EXCERPT PROVIDED:

-*-

The star manager, who is renowned for his strong long-term track record, saw money gradually pile into the small-cap fund, which has been co-managed by fellow FE Alpha Manager John Warren since 2010.

Formerly called Cazenove UK Smaller Companies, the small-cap fund achieved a top-decile return of 35.8 per cent in 2006, outperforming its sector and benchmark by 11.9 and 12.93 percentage points respectively.

The fund then continued to deliver a strong performance over the years as it gained popularity and as small-caps grew in favour during the UK bull market in 2012 and 2013.

In fact, from the start of Marriage’s tenure to the end of 2013, the fund returned 245.6 per cent, which was more than double the returns of its sector average and four times more than its FTSE Small Cap benchmark.

Performance of fund vs sector and benchmark from management tenure to 2014

Source: FE Analytics

However, with Schroder UK Dynamic Smaller Companies’ boost in popularity came a huge increase in inflows. Between the end of January 2013 and the end of January 2014 the fund increased in size by more than 72 per cent from £366m to £1.3bn.

While that figure includes strong NAV returns, the fund was consistently among the sector’s best sellers.

Simon Evan-Cook, multi-asset manager at Premier, sold his exposure to the fund shortly before it grew to £1bn in size, due to fears that it had grown too large too quickly, and that too much hot money was flowing into the UK small-cap space.

“We sold out at that point and went into a smaller fund. Since then that fund has struggled as money came out of that fund and money came out of the type of stock it invested in, but to me it seems like the worst has passed,” he said.

“I think a lot of the money that was chasing that type of fund has now disappeared. The manager himself hasn’t changed, he still seems to be a very good fund manager. Our concern was always that the size of the fund made it too difficult to manage, particularly given the pace of inflows.”

-*-

TASK PROMPT: Duplicate the passage on the Schroder small-cap fund in full, word for word. The entries that come next bear no relation to the passage on the small-cap fund.

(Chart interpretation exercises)
-*-

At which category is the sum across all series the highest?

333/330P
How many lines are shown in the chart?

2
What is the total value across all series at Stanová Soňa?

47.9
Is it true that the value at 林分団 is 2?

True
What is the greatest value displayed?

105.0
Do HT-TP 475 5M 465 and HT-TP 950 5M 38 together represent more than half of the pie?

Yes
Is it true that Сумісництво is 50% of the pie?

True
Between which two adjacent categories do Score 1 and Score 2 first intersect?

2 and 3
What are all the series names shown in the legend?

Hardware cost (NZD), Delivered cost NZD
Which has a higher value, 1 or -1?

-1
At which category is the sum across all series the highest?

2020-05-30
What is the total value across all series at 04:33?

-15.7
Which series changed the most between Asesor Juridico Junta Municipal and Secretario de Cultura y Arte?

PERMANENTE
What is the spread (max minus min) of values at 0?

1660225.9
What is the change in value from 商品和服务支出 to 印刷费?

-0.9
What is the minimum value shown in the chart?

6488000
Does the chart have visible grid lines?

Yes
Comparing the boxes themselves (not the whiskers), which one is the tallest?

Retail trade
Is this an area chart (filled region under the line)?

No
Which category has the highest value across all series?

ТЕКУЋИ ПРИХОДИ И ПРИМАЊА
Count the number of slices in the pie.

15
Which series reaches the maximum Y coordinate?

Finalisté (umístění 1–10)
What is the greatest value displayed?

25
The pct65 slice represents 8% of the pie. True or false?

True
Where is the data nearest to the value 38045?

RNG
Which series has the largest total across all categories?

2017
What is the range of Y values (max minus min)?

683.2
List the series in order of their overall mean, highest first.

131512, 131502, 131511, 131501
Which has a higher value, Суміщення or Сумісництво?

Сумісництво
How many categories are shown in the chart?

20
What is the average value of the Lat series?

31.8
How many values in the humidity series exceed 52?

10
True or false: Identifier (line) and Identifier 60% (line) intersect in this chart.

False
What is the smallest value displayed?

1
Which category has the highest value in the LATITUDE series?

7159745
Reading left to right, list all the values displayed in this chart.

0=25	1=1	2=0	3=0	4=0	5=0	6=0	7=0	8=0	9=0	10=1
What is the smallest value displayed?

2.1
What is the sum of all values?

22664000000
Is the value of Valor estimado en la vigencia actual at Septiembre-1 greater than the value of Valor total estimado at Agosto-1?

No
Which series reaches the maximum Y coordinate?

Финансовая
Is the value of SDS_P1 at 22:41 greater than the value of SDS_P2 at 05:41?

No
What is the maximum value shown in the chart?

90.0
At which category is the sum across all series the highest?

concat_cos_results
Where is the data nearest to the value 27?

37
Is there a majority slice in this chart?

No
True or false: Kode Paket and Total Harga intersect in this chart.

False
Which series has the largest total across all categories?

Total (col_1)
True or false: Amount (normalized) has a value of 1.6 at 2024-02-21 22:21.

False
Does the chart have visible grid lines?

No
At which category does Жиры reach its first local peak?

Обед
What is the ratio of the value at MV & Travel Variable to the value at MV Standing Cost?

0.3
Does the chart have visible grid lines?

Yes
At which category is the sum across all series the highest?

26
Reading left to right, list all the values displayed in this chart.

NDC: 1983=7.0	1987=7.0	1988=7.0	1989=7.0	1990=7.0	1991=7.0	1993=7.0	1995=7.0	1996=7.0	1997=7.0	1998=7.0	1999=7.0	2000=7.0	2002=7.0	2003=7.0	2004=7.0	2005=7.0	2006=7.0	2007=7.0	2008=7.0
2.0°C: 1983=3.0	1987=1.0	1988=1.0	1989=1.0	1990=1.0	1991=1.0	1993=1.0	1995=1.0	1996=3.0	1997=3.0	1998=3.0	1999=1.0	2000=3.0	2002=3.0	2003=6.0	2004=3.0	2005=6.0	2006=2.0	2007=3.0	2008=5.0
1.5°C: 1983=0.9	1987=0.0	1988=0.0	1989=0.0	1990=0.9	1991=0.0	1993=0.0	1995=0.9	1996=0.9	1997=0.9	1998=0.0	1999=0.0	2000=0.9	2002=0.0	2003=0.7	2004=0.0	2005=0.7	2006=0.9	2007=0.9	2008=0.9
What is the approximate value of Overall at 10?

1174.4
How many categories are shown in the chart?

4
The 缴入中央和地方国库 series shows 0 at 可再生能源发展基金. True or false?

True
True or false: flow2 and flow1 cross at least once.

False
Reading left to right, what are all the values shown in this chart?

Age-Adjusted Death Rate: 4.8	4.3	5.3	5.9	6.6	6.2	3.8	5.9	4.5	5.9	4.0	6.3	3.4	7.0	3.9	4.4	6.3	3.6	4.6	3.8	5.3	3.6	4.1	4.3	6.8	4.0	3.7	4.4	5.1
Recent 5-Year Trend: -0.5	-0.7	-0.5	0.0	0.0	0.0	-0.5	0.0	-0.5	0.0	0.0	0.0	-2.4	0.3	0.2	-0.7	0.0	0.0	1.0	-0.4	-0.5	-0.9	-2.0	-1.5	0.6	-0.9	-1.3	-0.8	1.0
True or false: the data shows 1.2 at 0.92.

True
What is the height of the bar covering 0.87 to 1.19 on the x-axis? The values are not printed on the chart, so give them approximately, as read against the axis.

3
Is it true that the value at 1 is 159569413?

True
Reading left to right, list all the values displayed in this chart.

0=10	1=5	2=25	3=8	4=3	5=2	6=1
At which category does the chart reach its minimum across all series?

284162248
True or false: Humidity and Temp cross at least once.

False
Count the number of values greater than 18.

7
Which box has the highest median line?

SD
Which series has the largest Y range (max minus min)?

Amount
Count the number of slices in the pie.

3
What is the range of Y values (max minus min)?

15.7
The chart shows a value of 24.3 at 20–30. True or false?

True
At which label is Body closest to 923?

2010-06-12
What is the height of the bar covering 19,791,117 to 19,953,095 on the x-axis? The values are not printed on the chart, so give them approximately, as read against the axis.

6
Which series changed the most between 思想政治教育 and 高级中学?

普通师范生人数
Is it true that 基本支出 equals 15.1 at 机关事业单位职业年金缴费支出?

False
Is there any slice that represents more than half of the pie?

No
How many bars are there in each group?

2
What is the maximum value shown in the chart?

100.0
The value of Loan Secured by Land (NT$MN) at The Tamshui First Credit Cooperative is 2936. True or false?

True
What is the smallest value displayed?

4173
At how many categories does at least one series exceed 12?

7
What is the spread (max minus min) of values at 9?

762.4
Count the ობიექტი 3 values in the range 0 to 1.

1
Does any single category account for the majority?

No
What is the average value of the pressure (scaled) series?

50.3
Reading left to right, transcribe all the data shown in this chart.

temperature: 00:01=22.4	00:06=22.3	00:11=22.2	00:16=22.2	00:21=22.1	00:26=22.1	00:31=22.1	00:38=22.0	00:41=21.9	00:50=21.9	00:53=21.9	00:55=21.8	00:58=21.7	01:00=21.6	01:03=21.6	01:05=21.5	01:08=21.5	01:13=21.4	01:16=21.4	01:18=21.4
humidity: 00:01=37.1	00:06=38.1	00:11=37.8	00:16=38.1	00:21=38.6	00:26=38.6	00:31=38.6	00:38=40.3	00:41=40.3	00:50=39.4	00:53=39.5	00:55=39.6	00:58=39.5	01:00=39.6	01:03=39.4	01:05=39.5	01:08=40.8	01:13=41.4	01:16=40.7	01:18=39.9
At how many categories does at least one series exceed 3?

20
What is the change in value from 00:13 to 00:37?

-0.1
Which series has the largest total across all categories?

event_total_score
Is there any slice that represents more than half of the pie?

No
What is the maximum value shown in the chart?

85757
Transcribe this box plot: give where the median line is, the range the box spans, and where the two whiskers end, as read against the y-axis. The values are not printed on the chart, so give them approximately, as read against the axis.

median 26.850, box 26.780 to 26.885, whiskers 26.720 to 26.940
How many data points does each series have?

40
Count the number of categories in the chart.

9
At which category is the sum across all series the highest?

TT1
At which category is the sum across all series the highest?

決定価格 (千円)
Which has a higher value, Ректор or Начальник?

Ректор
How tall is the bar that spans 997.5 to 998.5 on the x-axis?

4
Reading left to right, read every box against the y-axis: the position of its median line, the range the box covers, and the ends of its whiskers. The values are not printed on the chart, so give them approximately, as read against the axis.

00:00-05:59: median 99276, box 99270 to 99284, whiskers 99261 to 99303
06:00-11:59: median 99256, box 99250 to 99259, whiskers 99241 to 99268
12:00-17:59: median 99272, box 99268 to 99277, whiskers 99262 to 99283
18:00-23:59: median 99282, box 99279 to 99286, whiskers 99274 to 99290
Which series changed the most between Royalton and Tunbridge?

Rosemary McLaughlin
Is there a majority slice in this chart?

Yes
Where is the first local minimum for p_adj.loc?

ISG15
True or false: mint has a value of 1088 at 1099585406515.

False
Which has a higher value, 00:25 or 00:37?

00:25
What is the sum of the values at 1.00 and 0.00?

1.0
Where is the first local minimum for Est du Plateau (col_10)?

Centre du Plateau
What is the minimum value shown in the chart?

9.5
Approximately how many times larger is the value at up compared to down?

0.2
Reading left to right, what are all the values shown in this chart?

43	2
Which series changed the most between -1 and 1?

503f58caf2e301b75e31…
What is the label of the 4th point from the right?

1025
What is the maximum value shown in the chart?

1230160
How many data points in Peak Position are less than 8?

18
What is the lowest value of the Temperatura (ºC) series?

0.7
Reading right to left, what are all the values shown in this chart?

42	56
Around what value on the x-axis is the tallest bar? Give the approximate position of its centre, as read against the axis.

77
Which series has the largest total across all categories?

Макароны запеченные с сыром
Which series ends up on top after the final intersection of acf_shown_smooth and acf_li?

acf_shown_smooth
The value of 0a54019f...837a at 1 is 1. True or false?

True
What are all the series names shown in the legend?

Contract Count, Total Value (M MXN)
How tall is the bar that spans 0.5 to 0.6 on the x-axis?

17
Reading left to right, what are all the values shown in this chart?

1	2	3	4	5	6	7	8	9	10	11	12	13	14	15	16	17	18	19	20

-*-

ANSWER SECTION:
The star manager, who is renowned for his strong long-term track record, saw money gradually pile into the small-cap fund, which has been co-managed by fellow FE Alpha Manager John Warren since 2010.

Formerly called Cazenove UK Smaller Companies, the small-cap fund achieved a top-decile return of 35.8 per cent in 2006, outperforming its sector and benchmark by 11.9 and 12.93 percentage points respectively.

The fund then continued to deliver a strong performance over the years as it gained popularity and as small-caps grew in favour during the UK bull market in 2012 and 2013.

In fact, from the start of Marriage’s tenure to the end of 2013, the fund returned 245.6 per cent, which was more than double the returns of its sector average and four times more than its FTSE Small Cap benchmark.

Performance of fund vs sector and benchmark from management tenure to 2014

Source: FE Analytics

However, with Schroder UK Dynamic Smaller Companies’ boost in popularity came a huge increase in inflows. Between the end of January 2013 and the end of January 2014 the fund increased in size by more than 72 per cent from £366m to £1.3bn.

While that figure includes strong NAV returns, the fund was consistently among the sector’s best sellers.

Simon Evan-Cook, multi-asset manager at Premier, sold his exposure to the fund shortly before it grew to £1bn in size, due to fears that it had grown too large too quickly, and that too much hot money was flowing into the UK small-cap space.

“We sold out at that point and went into a smaller fund. Since then that fund has struggled as money came out of that fund and money came out of the type of stock it invested in, but to me it seems like the worst has passed,” he said.

“I think a lot of the money that was chasing that type of fund has now disappeared. The manager himself hasn’t changed, he still seems to be a very good fund manager. Our concern was always that the size of the fund made it too difficult to manage, particularly given the pace of inflows.”